When carriers issue a SIM card, the ICCID is printed on the card's packaging sleeve — the larger plastic card the nano-SIM punches out of. If you kept that packaging, the number is printed there in full and is much easier to read than the number on the tiny card itself.

This is particularly handy for:

  • Prepaid SIMs purchased at retail
  • SIMs issued as part of a device bundle
  • International SIMs used for travel

Finding the eSIM ICCID on iPhone 🔍

If you're using an eSIM (a digital SIM embedded in the phone), the process is slightly different:

  1. Go to Settings
  2. Tap General
  3. Tap About
  4. Look for ICCID under your eSIM plan — it may appear under a secondary line label if you have dual SIM enabled

On dual SIM iPhones, you may see two separate ICCID entries — one for the physical SIM and one for the eSIM. Each plan has its own unique identifier.

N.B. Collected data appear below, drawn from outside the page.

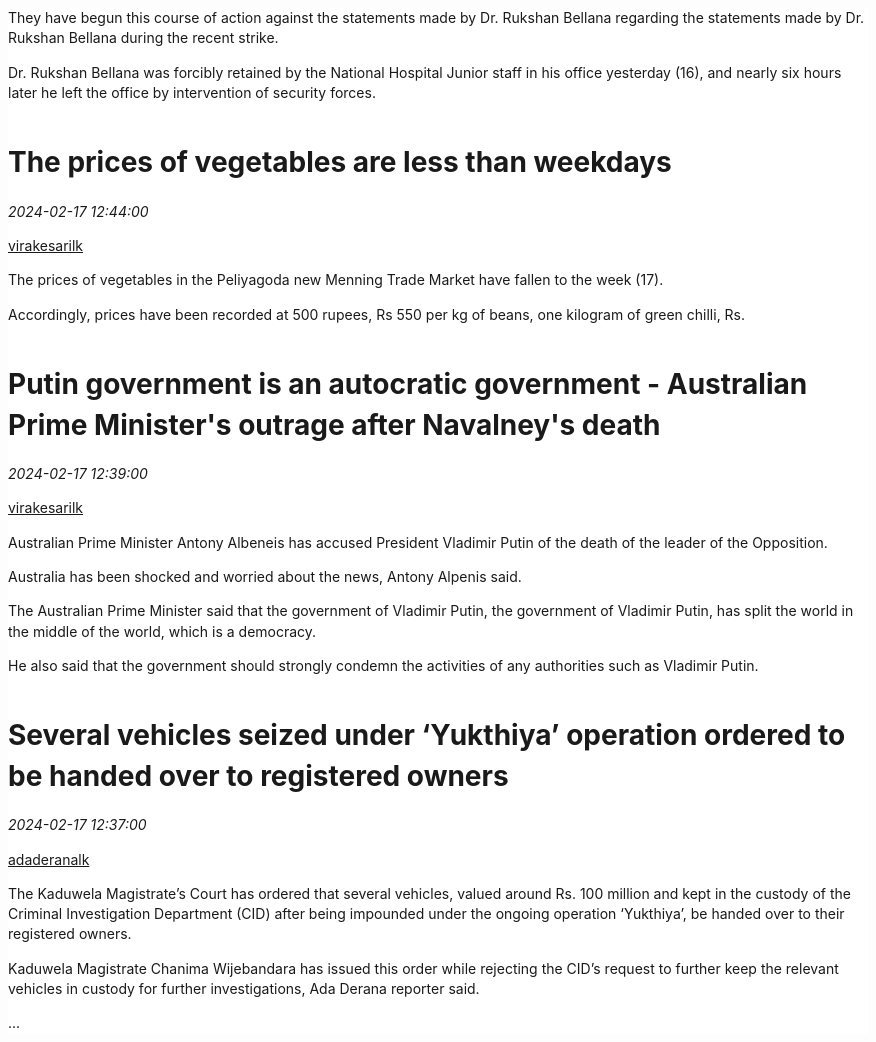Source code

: They have begun this course of action against the statements made by Dr. Rukshan Bellana regarding the statements made by Dr. Rukshan Bellana during the recent strike.

Dr. Rukshan Bellana was forcibly retained by the National Hospital Junior staff in his office yesterday (16), and nearly six hours later he left the office by intervention of security forces.



# The prices of vegetables are less than weekdays

*2024-02-17 12:44:00*

[virakesarilk](https://www.virakesari.lk/article/176604)

The prices of vegetables in the Peliyagoda new Menning Trade Market have fallen to the week (17).

Accordingly, prices have been recorded at 500 rupees, Rs 550 per kg of beans, one kilogram of green chilli, Rs.



# Putin government is an autocratic government - Australian Prime Minister's outrage after Navalney's death

*2024-02-17 12:39:00*

[virakesarilk](https://www.virakesari.lk/article/176608)

Australian Prime Minister Antony Albeneis has accused President Vladimir Putin of the death of the leader of the Opposition.

Australia has been shocked and worried about the news, Antony Alpenis said.

The Australian Prime Minister said that the government of Vladimir Putin, the government of Vladimir Putin, has split the world in the middle of the world, which is a democracy.

He also said that the government should strongly condemn the activities of any authorities such as Vladimir Putin.



# Several vehicles seized under ‘Yukthiya’ operation ordered to be handed over to registered owners

*2024-02-17 12:37:00*

[adaderanalk](https://www.adaderana.lk/news/97345/several-vehicles-seized-under-yukthiya-operation-ordered-to-be-handed-over-to-registered-owners)

The Kaduwela Magistrate’s Court has ordered that several vehicles, valued around Rs. 100 million and kept in the custody of the Criminal Investigation Department (CID) after being impounded under the ongoing operation ‘Yukthiya’, be handed over to their registered owners.

Kaduwela Magistrate Chanima Wijebandara has issued this order while rejecting the CID’s request to further keep the relevant vehicles in custody for further investigations, Ada Derana reporter said.

...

The EID (Embedded Identity Document number) is a different identifier that refers to the eSIM chip itself, not the specific carrier plan loaded on it. Carriers occasionally ask for the EID when setting up a new eSIM remotely.

Variables That Affect Where and How You Find This Number

Not every iPhone user follows the same path here. Several factors shape the experience:

  • iOS version — older iOS versions may display the ICCID differently or require an extra navigation step
  • Carrier configuration — some carrier-locked iPhones display modified Settings menus
  • eSIM vs. physical SIM — purely eSIM devices (like US iPhone 15 and newer) have no card to eject, shifting everything to software-based lookup
  • Dual SIM setup — managing two lines means two ICCIDs, and identifying which belongs to which carrier requires knowing your line labels
  • Device lock status — a locked or disabled iPhone may not allow Settings navigation, making the physical SIM method or packaging the only option

Why the ICCID Matters in Specific Situations

SituationWhy You Need the ICCID
SIM replacementCarrier needs it to transfer your number to a new SIM
Carrier unlock requestSometimes required alongside the IMEI
eSIM activationCarrier verifies it during remote provisioning
International travel SIMConfirming the correct SIM is active
Troubleshooting no-service issuesCarrier support uses it to check registration status

How Your Specific Setup Changes the Answer

The method that works for you depends on details that vary from one iPhone to the next. Someone using a US iPhone 15 with a single eSIM line has a completely different lookup path than someone with an older iPhone SE running a physical SIM from a regional prepaid carrier. Dual-SIM users in countries where physical + eSIM combinations are common face yet another layer.

Your iOS version, your carrier's configuration of your Settings menu, and whether you're dealing with a physical card, an eSIM, or both — these are the factors that make a single universal answer less useful than understanding the full range of options laid out here.